Tyndall Glacier (Alaska)
Tyndall Glacier | ||
---|---|---|
Tyndall Glacier in 2015 |
||
location | Alaska ( USA ) | |
Mountains | Elias chain | |
Type | Valley glacier | |
length | 22 km | |
Exposure | South southwest | |
Altitude range | 2400 m - 0 m | |
width | ⌀ 1.6 km | |
Coordinates | 60 ° 13 ′ N , 141 ° 7 ′ W | |
|
||
drainage | Taan Fjord → Icy Bay ( Pacific Ocean ) | |
particularities | Tidal glaciers |
The Tyndall Glacier is a 22 km long glacier in the US state of Alaska . It is located in the Wrangell St.
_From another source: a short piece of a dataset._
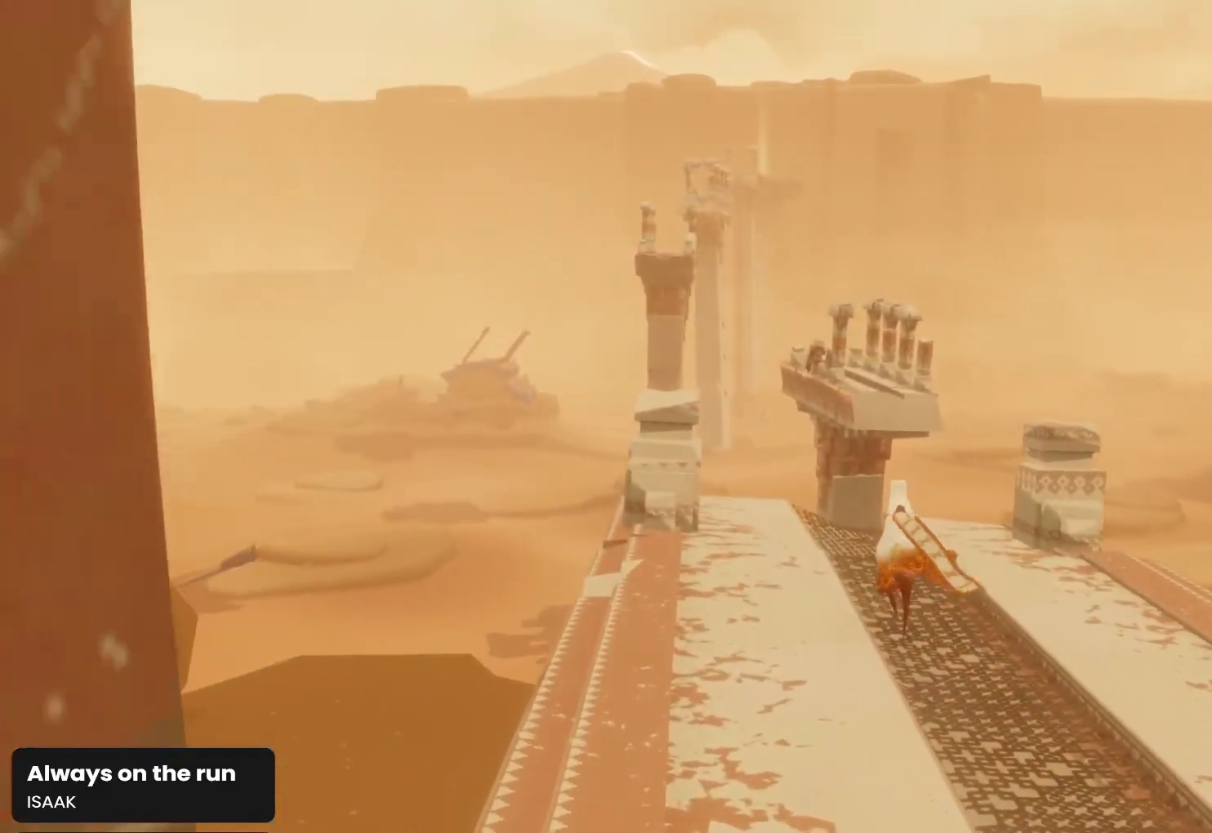
{"buttons": [], "left_stick": "center", "right_stick": "down-left", "events": [[200, "right_stick", "down-left"], [300, "L1", "down"], [433, "L1", "up"]]}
Elias National Park about 110 km northwest of the settlement of Yakutat .
geography
The Tyndall Glacier has its nutrient area on the southwest flank of Mount Saint Elias at an altitude of 2400 m . From there, the glacier, which is 1.6 km wide on average, flows south-south-west to the Taan Fjord , which opens up to Icy Bay .
Naming
The glacier was named after John Tyndall (1820-1893), a British physicist, natural philosopher and glaciologist.
Glacier retreat
In 1961, the Tyndall Glacier filled the Taan Fjord. The rapidly advancing warming of the following decades led the glacier to retreat by 17 km, its ice became 400 m thinner (→ glacier retreat since 1850 ). In 1991, glacier retreat came to a temporary halt at a shallow narrowing of the rock at the upper end of the fjord.
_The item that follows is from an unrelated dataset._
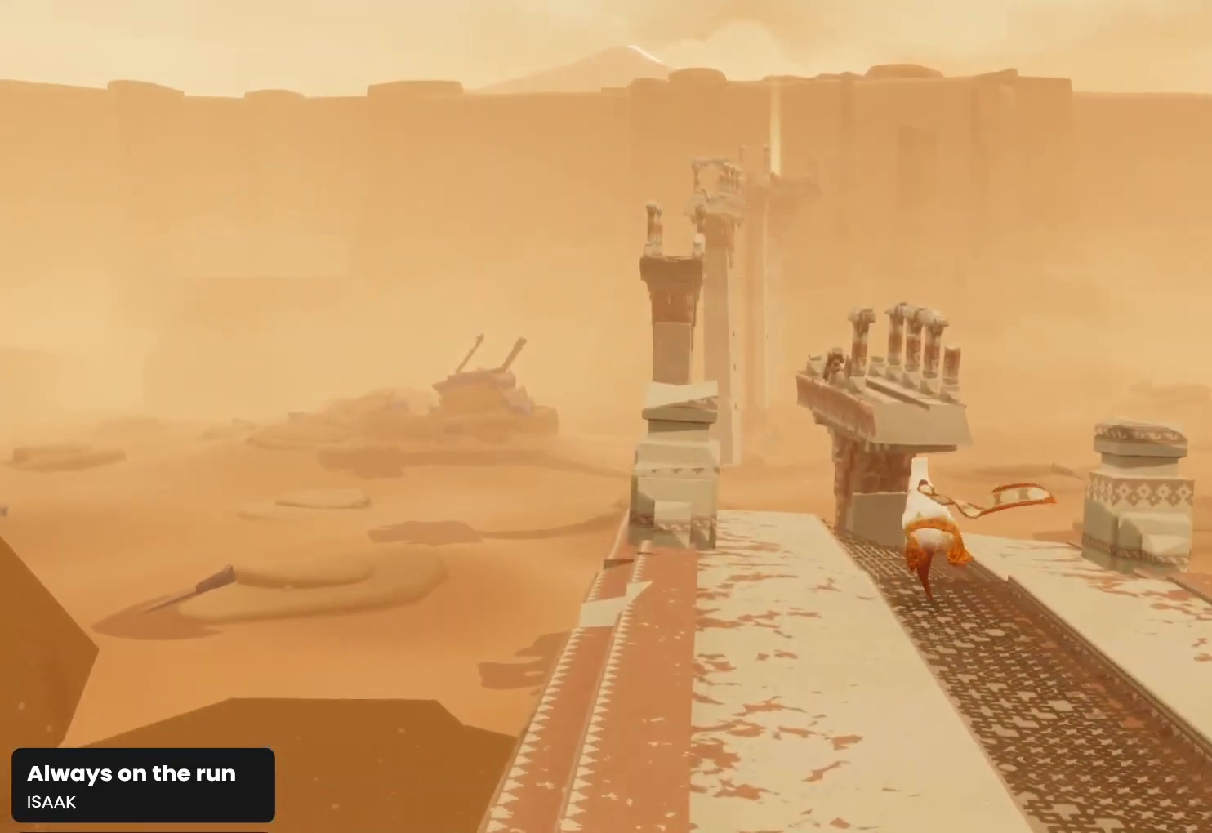
{"buttons": [], "left_stick": "up-left", "right_stick": "down-left", "events": [[500, "left_stick", "up-left"]]}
Glacier ice and permafrost stabilize mountain slopes. The retreat of the glacier leads, on the one hand, to a destabilization of the slopes and makes it more likely that large masses of rock will slide, on the other hand, larger bodies of water form at the end of the glacier. This is especially true for glacial coasts like Alaska. On October 17, 2015, a massive landslide occurred at the end of the Tyndall Glacier (→ landslide in Icy Bay ). About 180 million tons of material went into the fjord at a speed of up to 162 km / h. The rock masses moved several kilometers along the fjord. The landslide triggered a megatsunami , which reached a run-up height of approx. 193 m on the opposite side of the valley. At the mouth of the 17 km long fjord the water wave was still 15 m high.
Web links
Individual evidence
- ^ Tyndall Glacier in the United States Geological Survey's Geographic Names Information System
- ↑ Bretwood Higman et al. a .: The 2015 landslide and tsunami in Taan Fiord, Alaska . In: Scientific Reports . No. 12993 , September 6, 2018, doi : 10.1038 / s41598-018-30475-w .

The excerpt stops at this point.